「青山二郎の眼」展

http://www.fujitv.co.jp/events/art-net/go/462.html
白洲信哉


白洲信哉というディレッタントがいる。モーツアルト似のぎょろっとした眼で、俳優といっても通じる雰囲気の男だ。1965年生まれ。彼が、講談社の『最高のサービス』というムック本で、血統の良さ(小林秀雄の孫、白州正子の孫)を随所に感じさせながら、以下のように語っている。


一流の店でも、近所の喫茶店でも、限られた空間の限られた時間の中で、そういう心のやりとりができる人と出会えると、とても嬉しい。(中略)真のサービスとは相互作用によって生まれるもの。店の格とは関係ない。

その彼が企画した「青山二郎の眼」という展覧会に行った。滋賀県から全国を巡回して、東京では松濤美術館世田谷美術館で開催された。

骨董好きの人からすると、非常識と思われるかもしれないが、私は青山二郎がどういう人なのか知らなかった。柳らの民芸運動の初期に関わって離れ、一人の目利きとして「骨董」を完成させた人らしい。文章家としても活躍した人らしく、展覧会の随所に、彼の言葉が掲示されていた。例えば。

* * *

_作業指示:_ 上の抜粋文で名前が出てくる人物を、最初に出てくる順にすべて挙げよ。

_提供データ:_
* * *

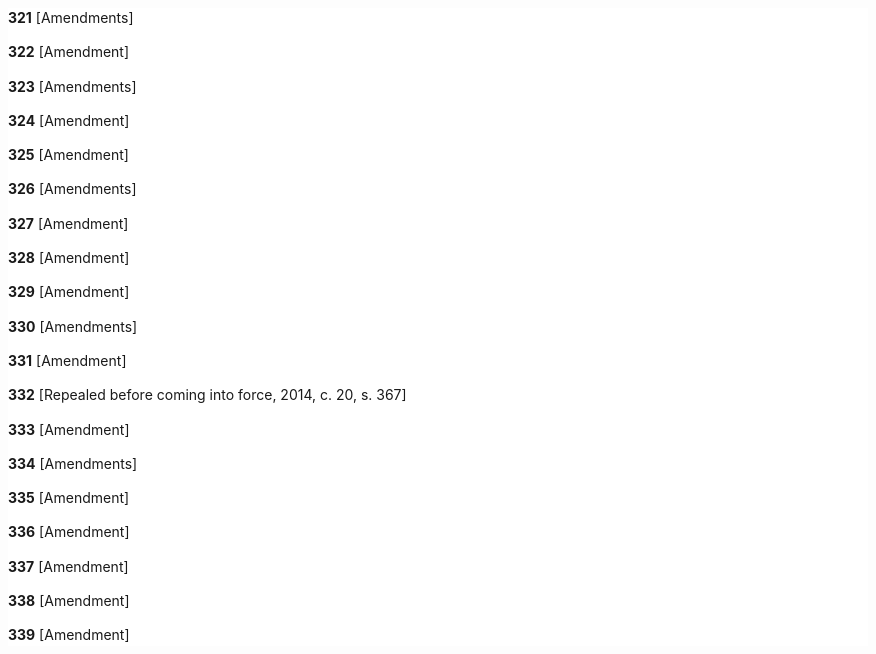 

**321** [Amendments]



**322** [Amendment]



**323** [Amendments]



**324** [Amendment]



**325** [Amendment]



**326** [Amendments]



**327** [Amendment]



**328** [Amendment]



**329** [Amendment]



**330** [Amendments]



**331** [Amendment]



**332** [Repealed before coming into force, 2014, c. 20, s. 367]



**333** [Amendment]



**334** [Amendments]



**335** [Amendment]



**336** [Amendment]



**337** [Amendment]



**338** [Amendment]



**339** [Amendment]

* * *

_出力結果:_ 青山二郎、白洲信哉、モーツアルト、小林秀雄、白州正子、柳